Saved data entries
——

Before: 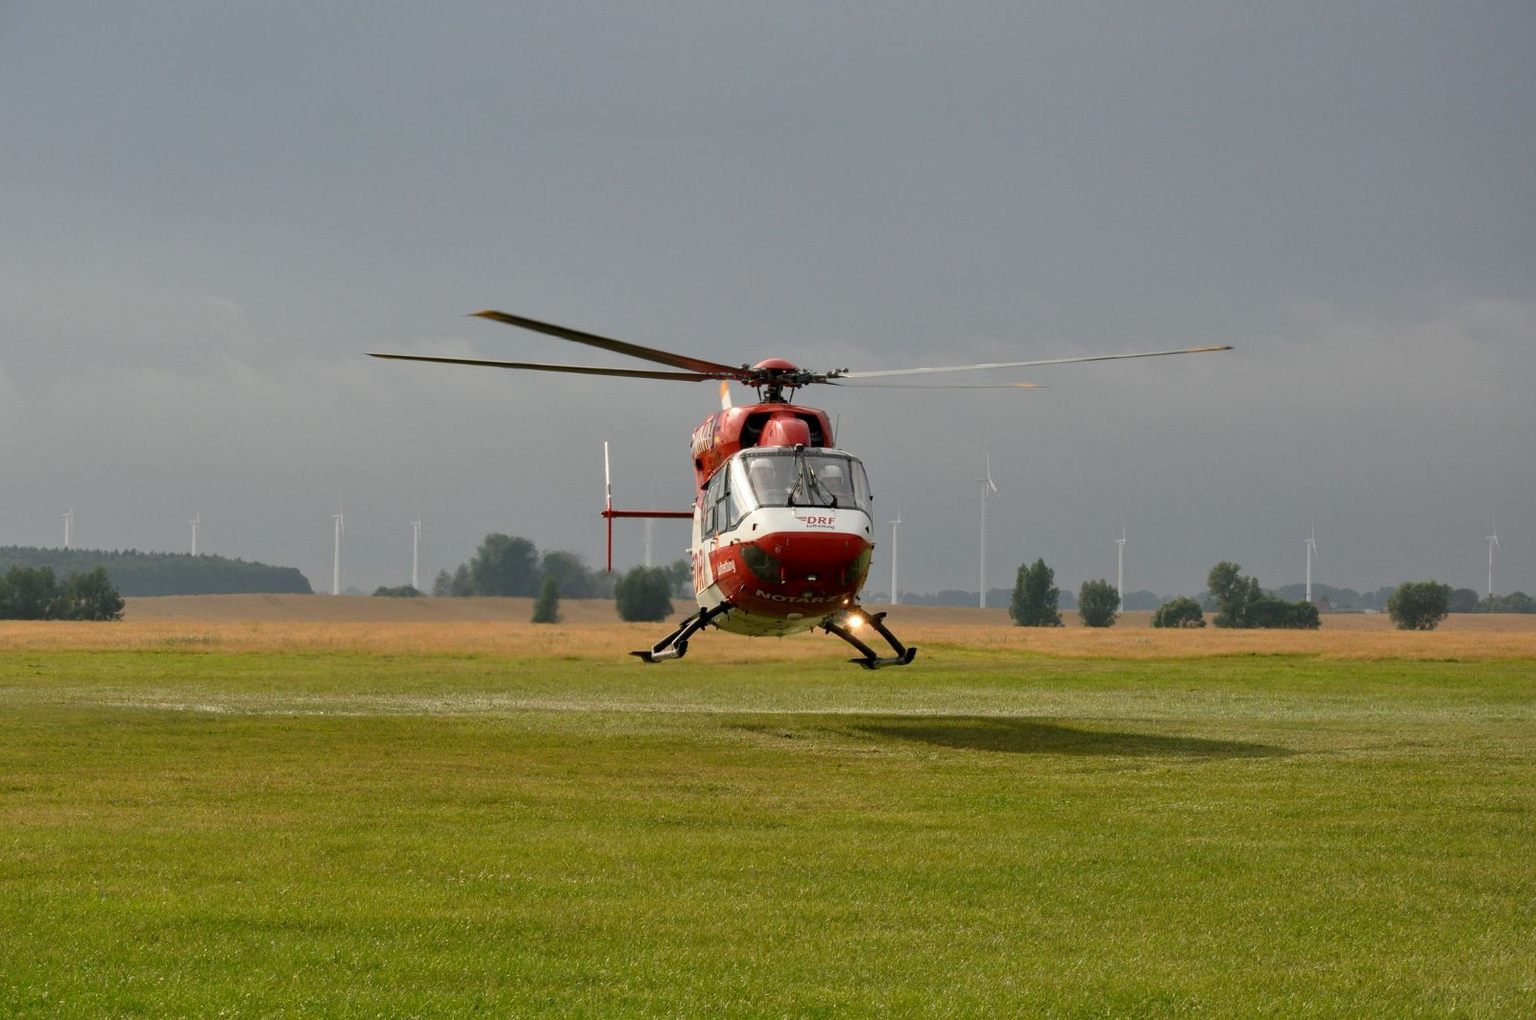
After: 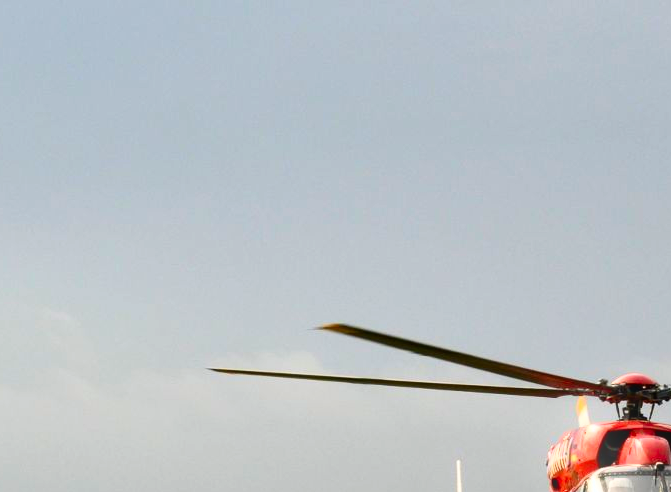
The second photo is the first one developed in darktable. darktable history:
crop and rotate: left 10.817%, top 0.062%, right 47.194%, bottom 53.626%
bloom: size 5%, threshold 95%, strength 15%
contrast brightness saturation: contrast 0.16, saturation 0.32
base curve: curves: ch0 [(0, 0) (0.557, 0.834) (1, 1)]
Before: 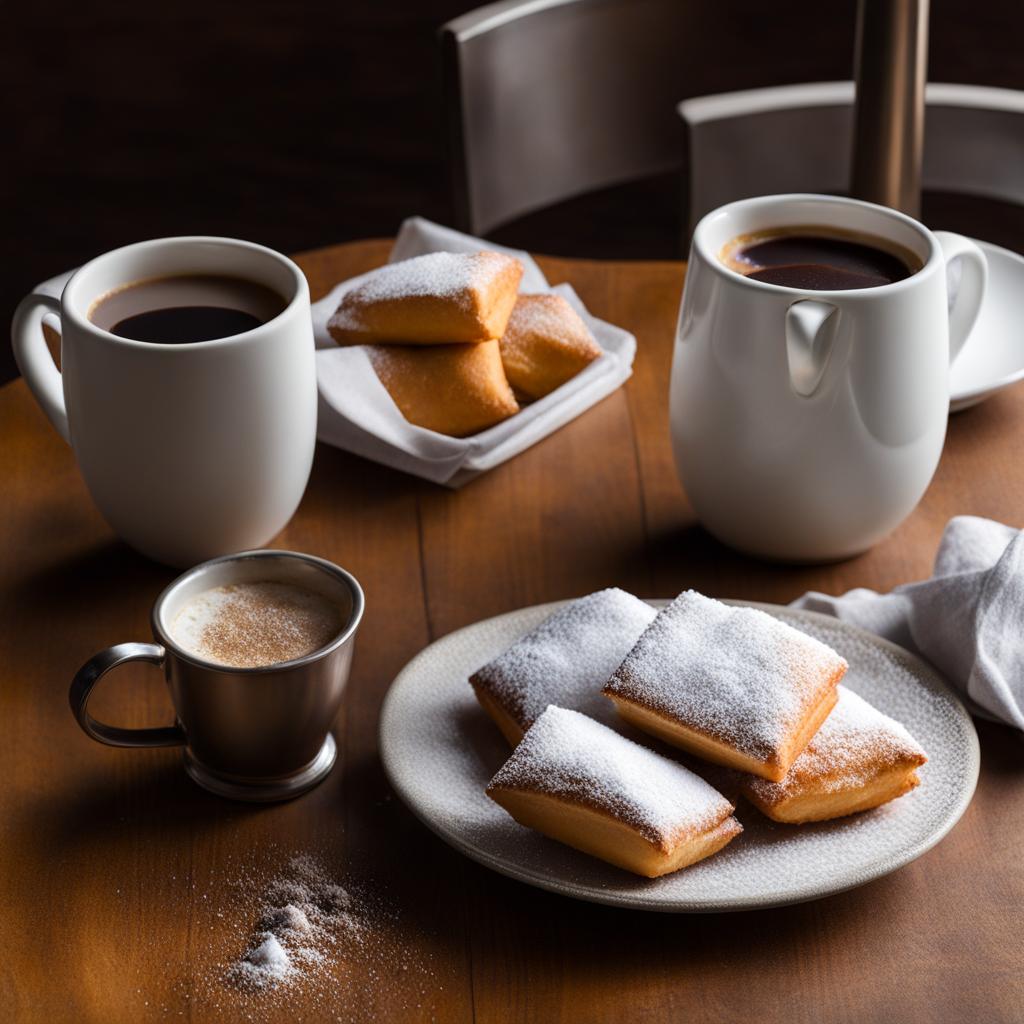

——

What you will do »
Update the material above by changing "developed" to "processed" wherever it appears, keeping every other part of the material the same. Leave the pictures out of your answer.

Task solution »
Before: 
After: 
The second photo is the first one processed in darktable. darktable history:
crop and rotate: left 10.817%, top 0.062%, right 47.194%, bottom 53.626%
bloom: size 5%, threshold 95%, strength 15%
contrast brightness saturation: contrast 0.16, saturation 0.32
base curve: curves: ch0 [(0, 0) (0.557, 0.834) (1, 1)]
Before: 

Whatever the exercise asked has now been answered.